There is, therefore, a need to word oral announcements as carefully as equivalent written communications where they may give rise to contractual obligations. In particular, using words such as “guaranteed”, “definite” and “minimum” will leave little room for manoeuvre should you later need to pull back from the original promise.
It is also evident from the Court of Appeal’s decision that the spectre of unfortunate political implications will not prevent contractual obligations being enforceable. The Court identified that Commerzbank’s desire to step back from the promise to award a bonus pool of €400 million arose only as a result of the potential political embarrassment associated with making the payments. The Court’s view was straightforward – DKIB made a promise to its employees, and that promise had to be honoured regardless of political nuances.
The decision in Attrill has highlighted the difficulties employers will face if they unilaterally seek to pull back from an initial contractually-binding commitment made to employees. In making announcements of this sort, therefore, employers may wish to reserve the right to amend or withdraw the benefit in the event of adverse changes in circumstances – for example, a fall in profits – but this would have to be communicated at the same time as the initial announcement.
In the absence of a right to reduce benefits, employers will struggle to avoid the obligation to pay the promised benefit. Determined employers may seek to rely on the principles of frustration – namely that the relevant agreement can no longer be effected – and therefore falls away. Such arguments, however, are likely to succeed only in exceptional circumstances – for instance, where a promised bonus exceeds a subsequently imposed statutory cap.
The decision in Attrill is a timely reminder that promises that do not look or feel like contractual terms can be treated as binding and, therefore, enforceable. The message from the courts is simple – make sure your mouth isn’t any bigger than your wallet.
- Oral announcements regarding bonuses and/or other benefits should be worded as carefully as written communications to avoid unintended obligations.
- In both written and oral announcements, caution should be exercised when using words such as “guaranteed”, “definite” and “minimum”, unless the intention is to create a binding obligation.
- Announcements should be reviewed by HR/legal teams in the same manner as contractual provisions and bene-fits policies.
- Establish a process to ensure that general announcements are approved by the appropriate level of management to avoid promises being made that are contrary to company policy.

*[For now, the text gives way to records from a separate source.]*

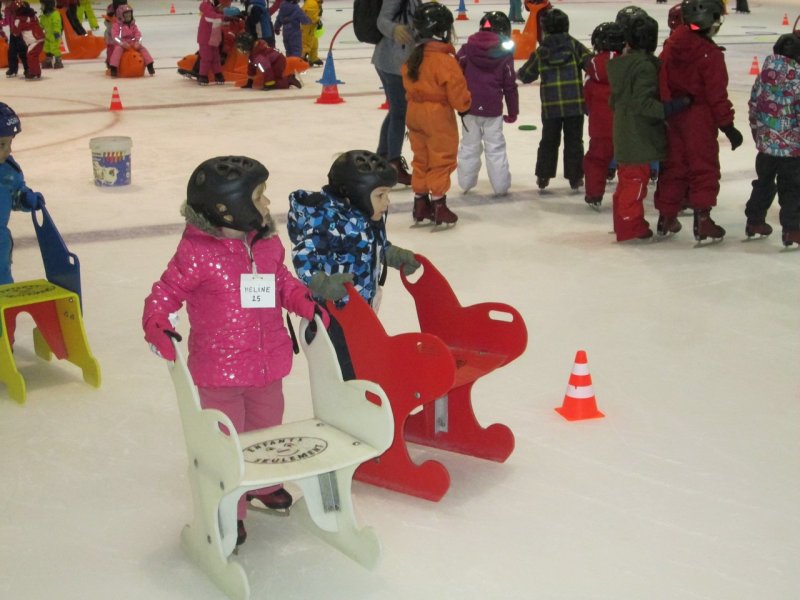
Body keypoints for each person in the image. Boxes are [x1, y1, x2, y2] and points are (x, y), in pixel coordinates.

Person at [142, 156, 325, 547]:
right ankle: (232, 507)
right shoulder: (197, 252)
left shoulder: (267, 243)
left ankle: (264, 485)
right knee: (228, 444)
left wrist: (303, 300)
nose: (267, 203)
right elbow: (166, 292)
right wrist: (157, 322)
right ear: (229, 208)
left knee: (268, 430)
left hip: (267, 364)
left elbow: (281, 282)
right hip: (219, 372)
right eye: (258, 197)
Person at [287, 150, 419, 377]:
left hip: (360, 308)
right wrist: (322, 283)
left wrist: (394, 255)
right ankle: (348, 392)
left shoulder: (365, 217)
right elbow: (303, 255)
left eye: (387, 194)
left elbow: (372, 246)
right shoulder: (326, 220)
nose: (386, 202)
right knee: (345, 368)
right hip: (333, 315)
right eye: (380, 195)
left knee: (363, 358)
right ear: (356, 194)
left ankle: (361, 385)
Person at [654, 0, 743, 242]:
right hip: (699, 119)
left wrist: (666, 107)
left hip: (674, 115)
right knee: (703, 167)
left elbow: (660, 78)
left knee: (674, 166)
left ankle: (666, 216)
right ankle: (703, 220)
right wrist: (728, 125)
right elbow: (716, 94)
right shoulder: (710, 54)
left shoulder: (672, 45)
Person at [608, 14, 691, 241]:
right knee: (635, 182)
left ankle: (623, 222)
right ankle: (630, 226)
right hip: (638, 134)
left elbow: (615, 101)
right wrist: (670, 107)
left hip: (626, 130)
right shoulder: (644, 67)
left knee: (628, 180)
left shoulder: (623, 64)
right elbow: (642, 102)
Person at [402, 2, 471, 225]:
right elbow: (457, 92)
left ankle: (420, 202)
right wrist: (465, 105)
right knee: (441, 157)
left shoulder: (414, 57)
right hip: (437, 116)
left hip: (414, 112)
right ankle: (439, 204)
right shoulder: (444, 61)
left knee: (421, 157)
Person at [517, 8, 592, 191]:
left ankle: (543, 175)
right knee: (574, 141)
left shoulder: (542, 51)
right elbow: (591, 64)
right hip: (575, 105)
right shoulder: (574, 45)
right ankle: (575, 176)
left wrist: (517, 73)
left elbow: (526, 75)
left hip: (551, 107)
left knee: (549, 141)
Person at [744, 32, 800, 247]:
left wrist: (757, 133)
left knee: (763, 183)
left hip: (766, 146)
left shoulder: (763, 77)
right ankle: (792, 229)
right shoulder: (797, 79)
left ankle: (754, 221)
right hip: (792, 149)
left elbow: (753, 106)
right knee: (792, 188)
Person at [456, 11, 518, 197]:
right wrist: (513, 111)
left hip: (469, 108)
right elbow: (510, 85)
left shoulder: (467, 49)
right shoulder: (504, 54)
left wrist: (457, 101)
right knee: (495, 147)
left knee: (469, 145)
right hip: (492, 110)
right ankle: (500, 186)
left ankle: (465, 183)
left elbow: (455, 75)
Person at [371, 0, 419, 186]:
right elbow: (382, 20)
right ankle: (393, 164)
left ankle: (383, 158)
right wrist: (395, 29)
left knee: (396, 111)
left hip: (397, 60)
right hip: (392, 62)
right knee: (400, 113)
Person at [0, 103, 44, 285]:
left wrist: (24, 198)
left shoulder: (8, 170)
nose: (8, 150)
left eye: (10, 143)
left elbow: (14, 195)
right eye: (2, 144)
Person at [582, 21, 624, 209]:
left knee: (596, 160)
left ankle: (594, 194)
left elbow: (586, 99)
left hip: (600, 128)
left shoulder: (592, 70)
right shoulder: (628, 65)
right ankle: (628, 195)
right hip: (626, 125)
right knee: (628, 163)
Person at [235, 31, 301, 89]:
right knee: (266, 80)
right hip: (273, 60)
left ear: (247, 46)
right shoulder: (253, 54)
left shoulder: (259, 57)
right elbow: (251, 66)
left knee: (275, 81)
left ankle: (288, 80)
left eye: (241, 47)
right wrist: (250, 80)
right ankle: (276, 81)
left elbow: (267, 69)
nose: (240, 50)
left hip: (278, 61)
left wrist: (269, 83)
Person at [108, 4, 155, 77]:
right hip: (121, 44)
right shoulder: (116, 25)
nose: (128, 16)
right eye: (126, 14)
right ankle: (113, 68)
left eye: (130, 14)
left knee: (143, 49)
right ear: (120, 15)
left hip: (132, 43)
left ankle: (150, 65)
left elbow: (138, 34)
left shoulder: (133, 25)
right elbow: (115, 36)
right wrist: (122, 43)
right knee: (117, 51)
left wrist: (138, 42)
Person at [197, 0, 226, 85]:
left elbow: (220, 20)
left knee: (215, 57)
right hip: (205, 37)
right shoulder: (206, 5)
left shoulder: (216, 6)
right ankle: (202, 75)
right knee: (206, 57)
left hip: (214, 36)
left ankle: (217, 74)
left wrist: (230, 17)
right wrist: (224, 17)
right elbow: (210, 17)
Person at [16, 1, 43, 80]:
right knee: (33, 56)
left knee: (31, 55)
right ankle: (37, 72)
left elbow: (16, 32)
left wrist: (16, 24)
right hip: (38, 38)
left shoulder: (21, 19)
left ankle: (33, 72)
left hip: (34, 40)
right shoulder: (32, 16)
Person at [4, 0, 30, 78]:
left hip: (21, 33)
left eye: (6, 1)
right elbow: (7, 20)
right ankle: (13, 69)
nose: (5, 3)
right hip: (13, 33)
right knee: (11, 51)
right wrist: (1, 22)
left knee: (22, 51)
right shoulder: (7, 9)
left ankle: (27, 68)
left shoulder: (18, 5)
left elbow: (24, 17)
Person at [39, 0, 63, 69]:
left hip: (54, 35)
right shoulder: (44, 15)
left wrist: (56, 32)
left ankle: (58, 61)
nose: (41, 6)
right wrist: (39, 28)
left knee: (55, 48)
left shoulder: (55, 14)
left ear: (48, 5)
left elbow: (57, 24)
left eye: (42, 5)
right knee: (47, 48)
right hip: (47, 35)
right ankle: (48, 61)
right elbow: (42, 24)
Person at [301, 0, 322, 66]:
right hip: (308, 27)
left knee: (314, 42)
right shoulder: (311, 3)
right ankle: (302, 58)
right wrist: (317, 20)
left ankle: (313, 57)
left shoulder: (315, 3)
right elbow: (311, 18)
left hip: (312, 27)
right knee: (306, 43)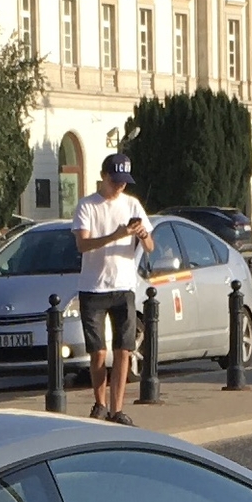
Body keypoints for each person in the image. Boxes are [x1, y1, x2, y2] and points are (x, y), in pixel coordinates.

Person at [73, 152, 154, 426]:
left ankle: (118, 409)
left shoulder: (132, 204)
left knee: (124, 350)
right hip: (93, 288)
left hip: (123, 287)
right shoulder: (87, 206)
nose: (120, 186)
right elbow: (82, 245)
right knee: (98, 351)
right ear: (104, 177)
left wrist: (142, 234)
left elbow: (151, 246)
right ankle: (100, 403)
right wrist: (116, 235)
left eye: (124, 181)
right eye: (116, 180)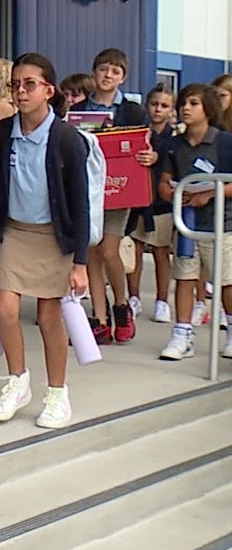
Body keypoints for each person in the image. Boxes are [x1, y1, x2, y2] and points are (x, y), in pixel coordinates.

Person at [0, 53, 90, 429]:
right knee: (3, 308)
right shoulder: (3, 133)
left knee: (49, 316)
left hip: (54, 238)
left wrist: (81, 262)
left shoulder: (68, 140)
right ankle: (17, 382)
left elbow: (81, 206)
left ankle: (57, 394)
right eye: (16, 84)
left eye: (30, 84)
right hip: (17, 233)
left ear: (48, 91)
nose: (21, 91)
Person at [71, 48, 146, 345]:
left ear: (123, 77)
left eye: (115, 71)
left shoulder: (133, 110)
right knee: (90, 250)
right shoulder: (79, 110)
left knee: (109, 251)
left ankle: (121, 304)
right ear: (94, 72)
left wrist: (149, 155)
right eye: (103, 69)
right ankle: (100, 319)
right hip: (89, 189)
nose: (108, 75)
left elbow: (146, 145)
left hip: (119, 188)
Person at [157, 83, 232, 361]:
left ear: (208, 109)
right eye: (183, 104)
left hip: (220, 223)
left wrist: (210, 194)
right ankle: (182, 333)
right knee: (185, 277)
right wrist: (170, 191)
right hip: (186, 223)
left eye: (193, 103)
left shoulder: (225, 142)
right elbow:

- When drawing up benefits schemes, there is a tension between the need to retain and motivate staff while retaining discretion regarding the payment of benefits. Any announcements – whether oral or written – contractual provisions and benefits policies should reflect the commercial approach sought.
- To allow flexibility later down the line, appropriate discretionary language should be used in relevant documents and communications – remember, however, that discretion cannot be exercised in a way that is irrational or perverse. Consider whether or not it is appropriate to use caveats such as:
- “payments are subject to board/remuneration committee discretion”;
- “previous payments do not give rise to an expectation or entitlement of further payments”; and
- “the company reserves the right to withdraw or reduce this [benefit]”.